Purpose:: We reported that autosomal dominant open-angle glaucoma (OAG) in the huge French-Canadian CA family was caused by the Lys423Glu myocilin mutation. The mutation led to glaucoma in children as well as in old adults. We hypothesized that this wide phenotypic variability may be caused by modifier gene(s), or loci, interacting with the primary disease-causing mutation. As a 1st step towards its/their characterization, we assessed if sub-phenotypes for the disorder clustered in particular branches of the pedigree.

Methods:: Of the 709 individuals studied, 145 were heterozygotic carriers. Complete ophthalmologic records were obtained for 132 of them. As intraocular hypertension (OHT) always preceded OAG, age at onset (AAO) was defined as age at which OHT or OAG was first detected.

Results:: Eighty five (85) carriers were diagnosed OAG or OHT with treatment (respectively, 51 and 34), 9 were OHT while the other 38 carriers were still asymptomatic. AAO varied from 7 to 63 years old with a mean at 28. Penetrance of the mutation was 75% in carriers aged 35 and older. 42% of the carriers were diagnosed under 25 years of age, 28% between 26 and 34 and 30% above 35. We defined the neighborhood of each carrier as a set of pedigree members in which the kingship coefficient between the carrier and other members was equal or above 0.0625. For each heterozygote, we calculated the median of age at onset for this carrier's neighborhood. Each heterozygote was then classified into 3 groups of age according to this median: equal or below 25 years of age, between 26 and 33, and, 34 or above. Using this procedure, we observed 5 distinct clusters relative to AAO. Clusters 1, 2 and 3 comprised 52 heterozygotes. Almost all showed a neighborhood median for AAO at 34 years of age or above. In clusters 4 and 5, this median was at 25 years of age or less. In each cluster, descendants originated from 1 distinct ancestor. We further observed that progression of optic disk damage (measured as the mean of cup/disk ratio) within the same age group was more severe in patients with AAO under 30.

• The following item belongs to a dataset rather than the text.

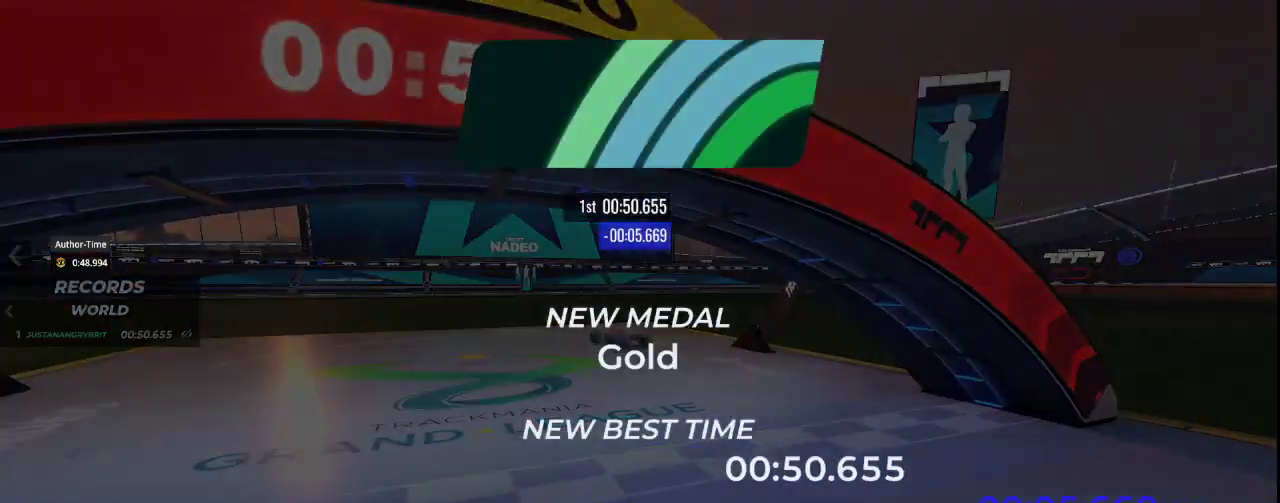
{"keys": [], "events": [[67, "up", "up"]]}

Conclusions:: Within the CA pedigree, age at onset was a very good predicator of glaucoma severity. Our investigation clearly showed that heterozygotes for the Lys423Glu myocilin mutation clustered into large groups with extreme ages at onset for the glaucoma phenotype. This study supports the presence of at least 1 modifier gene, or locus, that alters glaucoma severity caused by the Lys423Glu myocilin mutation. This modifier may interact with other myocilin mutations.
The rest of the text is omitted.